Looking at these two countries, I came to realize the inadequacy of twentieth-century labels like capitalist, socialist, or, worst of all, neoliberal. They are no longer up to the task of helping us understand the world, if they ever were. Capitalist America intrudes upon the free market with a dense program of regulation and taxation while providing substantial (albeit imperfect) redistributive policies. Socialist China detains union organizers, levies light taxes, and provides a threadbare social safety net. The greatest trick that the Communist Party ever pulled off is masquerading as leftist.
During his book talk Mr. Wang mentioned that the reason he chose to emphasize the engineering vs. lawyerly state dichotomy is that there had already been enough discussion of other dichotomies, in particular democratic vs. authoritarian. I think this is a reasonable argument except that the implication of the book is that we ought to adopt some of China’s practices, presumably hoping to become more of an engineering state while not also importing authoritarianism. During his book talk he said as much, viz. that the U.S. ought to become 20% more of an engineering state, while China ought to become 50% more lawyerly, especially with respect to individual rights.

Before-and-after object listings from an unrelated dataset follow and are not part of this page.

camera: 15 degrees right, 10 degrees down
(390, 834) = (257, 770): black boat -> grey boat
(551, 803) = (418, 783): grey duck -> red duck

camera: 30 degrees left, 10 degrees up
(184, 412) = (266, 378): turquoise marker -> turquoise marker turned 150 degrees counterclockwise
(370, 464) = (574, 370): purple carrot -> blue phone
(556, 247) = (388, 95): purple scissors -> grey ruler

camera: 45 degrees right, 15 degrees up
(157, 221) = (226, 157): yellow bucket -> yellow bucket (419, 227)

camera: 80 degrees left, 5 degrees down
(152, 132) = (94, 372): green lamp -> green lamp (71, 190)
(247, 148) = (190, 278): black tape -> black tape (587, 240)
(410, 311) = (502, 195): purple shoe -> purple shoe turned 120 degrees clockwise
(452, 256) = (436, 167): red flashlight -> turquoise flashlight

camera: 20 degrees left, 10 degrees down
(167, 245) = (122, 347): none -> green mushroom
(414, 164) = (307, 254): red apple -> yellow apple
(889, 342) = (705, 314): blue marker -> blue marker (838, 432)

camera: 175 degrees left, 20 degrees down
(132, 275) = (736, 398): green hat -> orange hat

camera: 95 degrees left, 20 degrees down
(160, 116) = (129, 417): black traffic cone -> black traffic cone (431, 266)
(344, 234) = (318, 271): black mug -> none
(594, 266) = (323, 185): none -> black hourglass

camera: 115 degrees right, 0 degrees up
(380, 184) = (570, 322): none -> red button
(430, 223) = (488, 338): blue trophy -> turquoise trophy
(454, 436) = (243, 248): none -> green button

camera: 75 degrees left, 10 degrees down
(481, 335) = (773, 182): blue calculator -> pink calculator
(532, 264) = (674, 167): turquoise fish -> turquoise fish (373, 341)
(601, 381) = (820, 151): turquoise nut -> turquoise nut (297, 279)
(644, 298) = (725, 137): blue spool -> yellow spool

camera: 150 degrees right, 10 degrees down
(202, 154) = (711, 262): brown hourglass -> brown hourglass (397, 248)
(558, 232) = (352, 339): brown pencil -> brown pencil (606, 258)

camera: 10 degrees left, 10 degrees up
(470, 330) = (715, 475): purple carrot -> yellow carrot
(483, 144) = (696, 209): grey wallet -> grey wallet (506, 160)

When reading the book the burning question I had throughout was what practices we might actually adopt. The idea that America has too many regulations (which seems reasonable as a general principle to me) has been more recently discussed recently among Democrats. But I finished the book a little confused as to what specific policy proposals Mr. Wang had. Instead he mostly mentions things that the U.S. shouldn’t adopt, like the One Child Policy or state-manufactured economic involution, e.g. the party secretary of the city of Liupanshui, Li Zaiyong, being sentenced to death with a two-year reprieve2 for getting his city into $21B of debt to fund nonsensical infrastructure projects.
The questions asked by the book talk crowd were almost identical to the questions I had myself, and Dan Wang seemed to anticipate them, which makes me confident that I am not the only one to have noticed the shadow of this question in his book. Unfortunately he did not have much of an answer to the question of why the Soviet Union didn’t qualify as an engineering state and what will prevent China from mirroring Soviet stagnation. This question was actually asked by the faculty interviewer, Stephen Kotkin, who noted (perhaps Mr. Wang mentioned it during his introduction?) that Xi borrowing of Stalin’s phrase that the Party ought to be “engineers for the soul”. One also wonders why the strategy of physical projects promoting political resilience attributed by Mr. Wang to China didn’t pay off for the Soviets, who if anything were even more ambitious—for example, transforming the Aral Sea into a desert in order to make cotton a cash crop for Uzbekistan; refer to Stalin’s Great Plan for the Transformation Nature.
Separately Mr. Wang gave his answer to the question of what is actually to be done in the U.S. to make it more of an engineering state when asked by another member of the audience. He observed that although the U.S. has a cursus honorum for lawyers to enter into government (getting into an Ivy League Law School, editing the law review there and clerking for a Supreme Court Justice, and so on), there is no equivalent for engineers. This is a fine proposal but feels underwhelming.
To be continued.
My middle-class parents didn’t have a generator, nor did any of my relatives or my friends’ parents. So “even” seems a strange emphasis. But maybe Dan Wang runs in different circles.
A common sentence for fallen officials in China. In reality, imprisonment, with the notional threat of execution if the official somehow commits further crimes during the reprieve period (while in prison). The performative nature of this sentence probably merits further discussion.